Four years ago Taylor had to make an important decision. She decided to follow her heart. That’s why she came from the United States to study Medicine here. To study what she’s passionate about in a more down-to-earth place. Where she can enjoy helping, comforting and connecting with people. To do things that reflect her nice personality and a determined, beautiful soul.
A question you’ve probably heard many times… Why Valencia and not the United States?
Actually, at first I was thinking about studying Medicine in the United States. Everything changed after I graduated from college and took a gap year during which I was studying and working in the hospitals in Canary Islands. I truly enjoyed being there! I’ve always loved Spain and its culture. Moreover, I’ve studied Spanish for my undergraduate degree, so I decided to kind of combine everything I was passionate about. And… here I am!
And what does it feel like studying here and living in Valencia?
I love it! My studies are good, I honestly feel that I’m learning a whole lot more here in comparison to my friends who are studying Medicine in the States. I know, most people might not understand why I am in Spain. However, I love the culture and the lifestyle here. It’s slower, you are getting to study what you’re passionate about instead of just getting a job and making money which is a lot how it feels in the US. It may not be totally the same to everybody but it’s the way I felt. In the US there’s no down time, there’s no enjoyment. It seems that you’re working on a machine instead of a person. I really like how empathetic it is here.
“Even though studying Medicine might be extremely hard, knowing that I’m helping in some way or at least providing some comfort to someone in need makes it worth it”
Maybe interaction with people is what excites you most about Medicine?

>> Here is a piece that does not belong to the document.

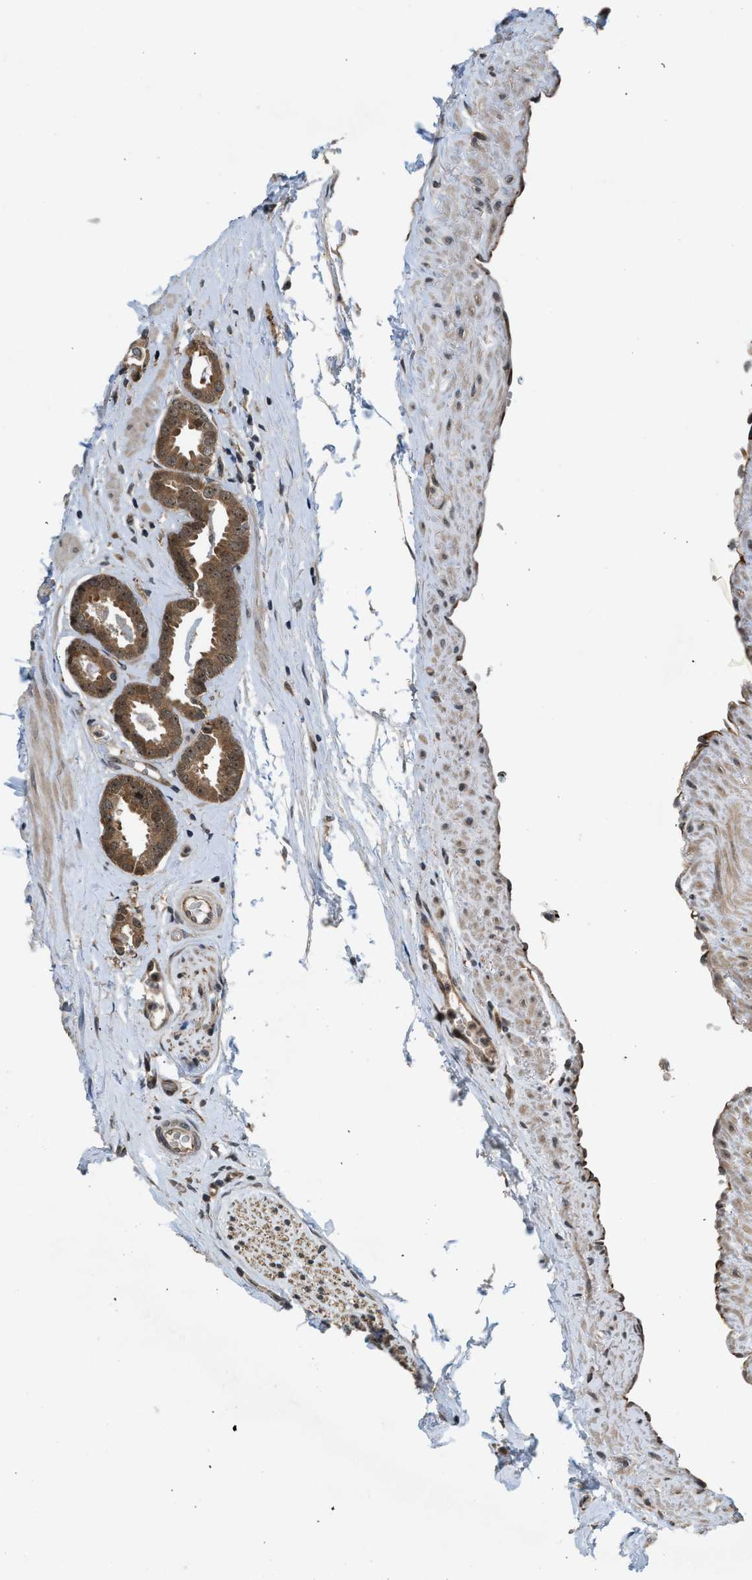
{"staining": {"intensity": "moderate", "quantity": ">75%", "location": "cytoplasmic/membranous"}, "tissue": "prostate cancer", "cell_type": "Tumor cells", "image_type": "cancer", "snomed": [{"axis": "morphology", "description": "Adenocarcinoma, Low grade"}, {"axis": "topography", "description": "Prostate"}], "caption": "High-power microscopy captured an IHC photomicrograph of prostate cancer, revealing moderate cytoplasmic/membranous positivity in about >75% of tumor cells.", "gene": "TXNL1", "patient": {"sex": "male", "age": 53}}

I like helping people and getting to know a patient more than anything. In my rotations being in the surgery room I’ve noticed how much I loved doing surgery but yet how much I was missing that connection with a patient. I think that’s what I love about oncology.
Even though studying Medicine might be extremely hard, knowing that I’m helping in some way or at least providing some comfort to someone in need makes it worth it.
What qualities do you look for in a doctor?
Compassion, kindness and smartness. Of course, a doctor must have a lot of knowledge but the most important thing is being able to comfort the patient and to really connect with them, make them feel at home with you. Besides, I think it is essential to explain to the patient in a common language of what’s happening with their body.
Do you have any family members or role models who are doctors?
Actually, I am the first one in my family to go into Medicine. However, my parents have always been my role models because of their work ethics. Since my mom started off being a biomedical engineer, I’m always very excited to share my experience with her. I know it sounds so cheesy but my mom has always been my biggest fan and I’m her biggest fan too. Even though I have favorite professors, I’m that kind of person that doesn’t want to copy anyone. However, I like being challenged! Back in college I had a professor who highly doubted my chances of getting into a medical school. And here I am and I’m doing it in a different language!
What do you believe to be some of the most pressing health issues today?
I’m actually really concerned about the situation of health system in the US. I think it’s really wrong that not everybody has the right to health and the worst part is that I don’t know how to fix it. The only thing I’m sure about is that providing service at a reasonable cost is absolutely imperative to the betterment of our health system.
“In economic view you are losing but I don’t think you’re ever losing if you make somebody’s life better”
Unfortunately, I guess the health system is one of those where you keep investing and your patients might not be around the entire time… So technically, in economic view you are losing but I don’t think you’re ever losing if you make somebody’s life better.
Have you ever done any volunteer work?
Back home I was very involved with an organization called Delta Cotton Belles which is a charity foundation that provides treatment for breast cancer patients. In the US we don’t have a universal health system so there are many women who don’t have health insurance and can’t get a breast exam.
We still haven’t figured out the reason but in Greenville the rates of breast cancer are extremely high. Last year we took a group of people here from Spain, went to my hometown and did a week of clinics and scanning there. It was a really nice experience.
Within the past years Hispanic population has really grown and there are women who don’t speak any English. As I said, I believe it is essential to explain to the patient their condition and the process of treatment. That’s why it was so nice that they could receive help and explain their problems in their native language.
What are you going to do after finishing your studies? Are you coming back home?
I still don’t know where I want to specialize. Going into Medicine I thought I would definitely do a field related to the heart. However, after last year which was full of cardiology and neurology I changed my mind. What interests me most is oncology. I had a rotation in that for external practices and really enjoyed it. I was drained after a week there but I was so excited too.
I’m not sure if I’m coming back to the United States. It definitely depends on how my life evolves here. Anyway, I still have two years and I’m still deciding.
If you were granted one wish to make the world a better place?..
I would improve the health system in the US or anywhere in the world. Just to make sure that everybody has the right to health. That should be obvious, you have the right to live and be healthy. Also, I wish everybody were more tolerant to each other… We’re all just trying to live and that shouldn’t be a crime.